To get started, first verify that your company information, such as tax ID numbers and mailing address, are accurate. Next, verify the information of your employees and contractors. This includes taxes, wages, Social Security number or Tax ID, filing status, and mailing address. If information is incorrect, an employee or contractor should review and submit an updated W-9 or W-4.
Also make sure that you prepare in advance for payroll periods that fall during the holidays so there isn’t a delay in payments. In December, you can also run payroll for employee bonuses and make any necessary adjustments.
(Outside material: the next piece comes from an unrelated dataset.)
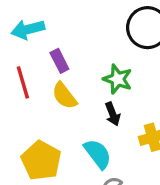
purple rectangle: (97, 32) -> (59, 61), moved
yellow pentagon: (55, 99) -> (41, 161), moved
The Payroll Summary that was mentioned in the previous section should be used to verify that all information is correct. Once you’ve confirmed that all employee information and payroll summary data is correct, you can gather the documents you need to send out 1099-MISC forms and/or W-2s in January. If your payroll processor or accountant will be sending out these tax forms, make sure that everything is in order and you have all required documentation in order to have the forms prepared and mailed out prior to the deadline.
Lock Your Closing Periods
Once you’ve completed your year-end accounting, it’s time to lock your closing periods — or close the books. Once you’ve locked your closing periods, you will be unable to add or make changes, so make sure that you’ve completed all of the necessary steps of year-end accounting before closing your books. Many accounting programs allow you to lock closing periods quite easily just by selecting a date.
If you did find that you made an error, all hope isn’t completely lost. Some software, such as QuickBooks Pro, allows you to set a password that can be used to add, remove, or update transactions.
Start Fresh In The New Year
This all may seem a bit overwhelming, but it’s worth it to have a fresh start for the new year. You’ll be ready for tax time, have new goals in mind for your business, and have a better understanding of your company’s current financial situation.
While some of these steps may be time-consuming (I’m looking at you, inventory counting), knowing what needs to be done and tackling tasks throughout the year will save time and help ease the stress that comes with year-end accounting. Good luck!